##### Supplied records #####
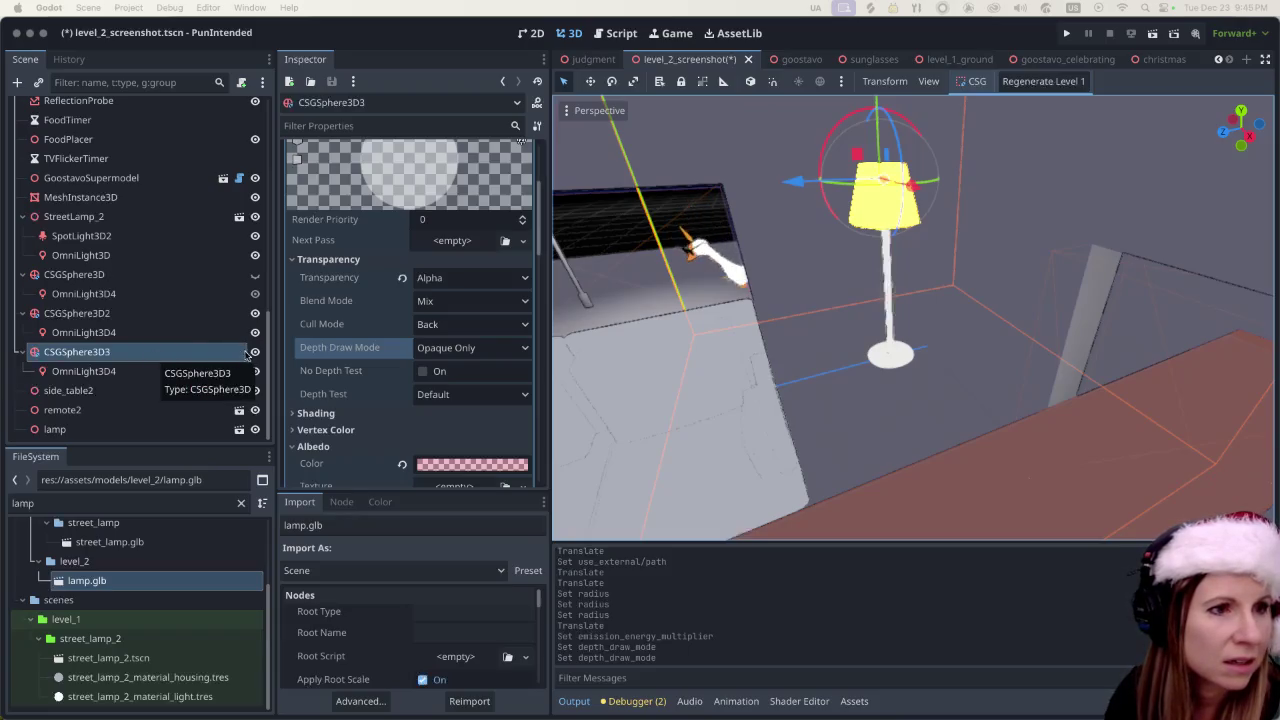
{"action": "left_click", "coordinate": [254, 352]}
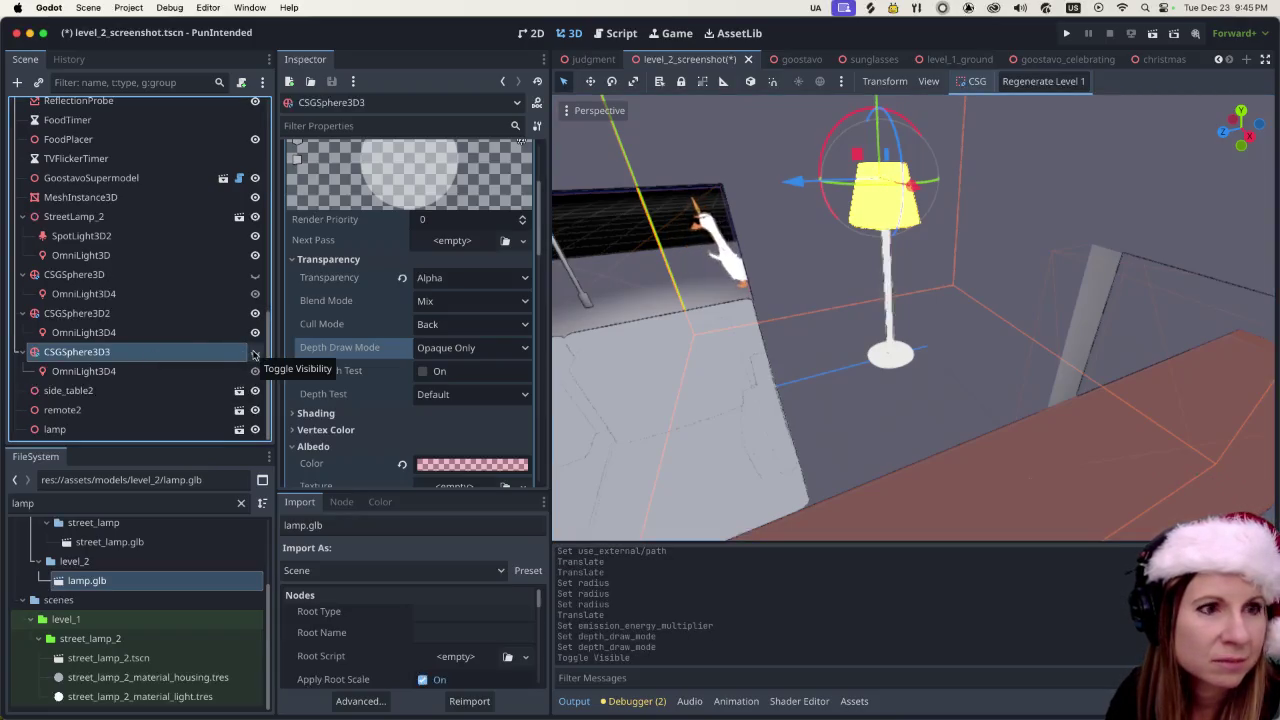
- Nudge the sphere upward while orbiting to view the lamp, goose and sofa
{"action": "mouse_move", "coordinate": [847, 265]}
{"action": "left_mouse_down"}
{"action": "mouse_move", "coordinate": [865, 103]}
{"action": "mouse_move", "coordinate": [875, 352]}
{"action": "mouse_move", "coordinate": [831, 324]}
{"action": "left_mouse_up"}
{"action": "left_click_drag", "start_coordinate": [884, 267], "coordinate": [832, 271]}
{"action": "mouse_move", "coordinate": [869, 113]}
{"action": "left_mouse_down"}
{"action": "mouse_move", "coordinate": [857, 34]}
{"action": "mouse_move", "coordinate": [862, 100]}
{"action": "left_mouse_up"}
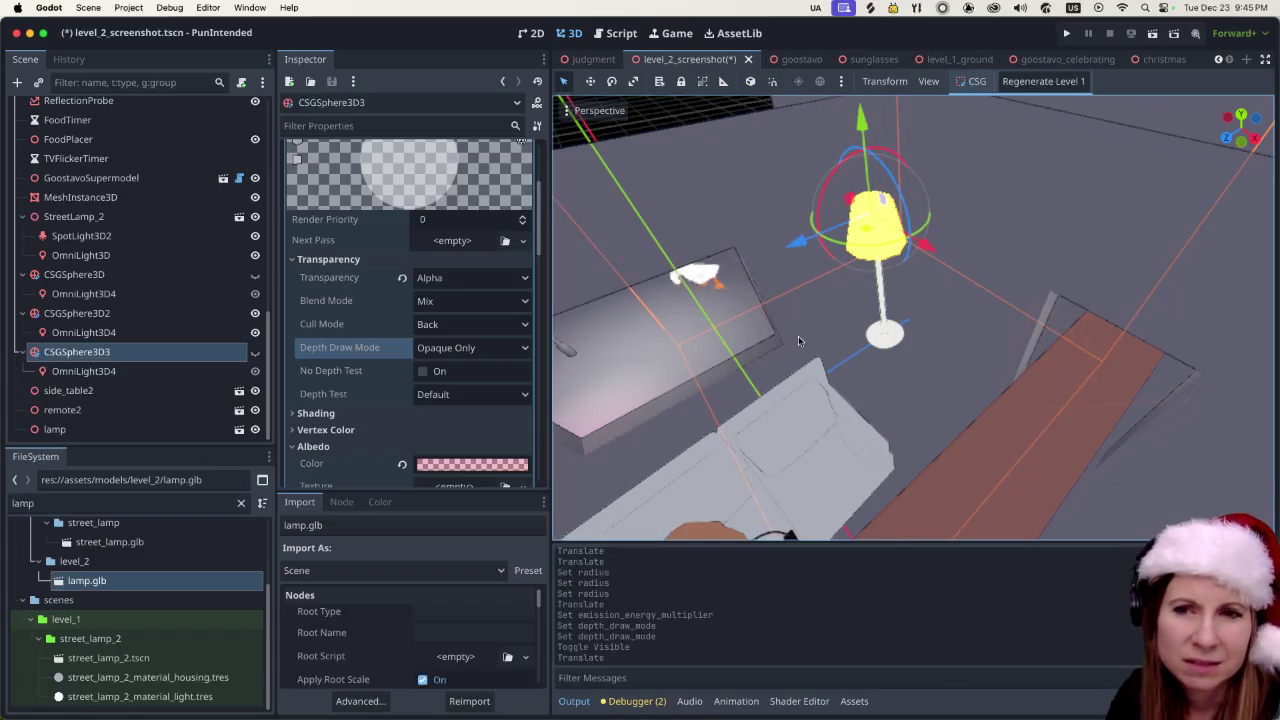
{"action": "left_click_drag", "start_coordinate": [783, 339], "coordinate": [770, 283]}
#####
Each line of the data should be printed again exactly. Please leave pictures out.

{"action": "left_click", "coordinate": [254, 352]}
- Nudge the sphere upward while orbiting to view the lamp, goose and sofa
{"action": "mouse_move", "coordinate": [847, 265]}
{"action": "left_mouse_down"}
{"action": "mouse_move", "coordinate": [865, 103]}
{"action": "mouse_move", "coordinate": [875, 352]}
{"action": "mouse_move", "coordinate": [831, 324]}
{"action": "left_mouse_up"}
{"action": "left_click_drag", "start_coordinate": [884, 267], "coordinate": [832, 271]}
{"action": "mouse_move", "coordinate": [869, 113]}
{"action": "left_mouse_down"}
{"action": "mouse_move", "coordinate": [857, 34]}
{"action": "mouse_move", "coordinate": [862, 100]}
{"action": "left_mouse_up"}
{"action": "left_click_drag", "start_coordinate": [783, 339], "coordinate": [770, 283]}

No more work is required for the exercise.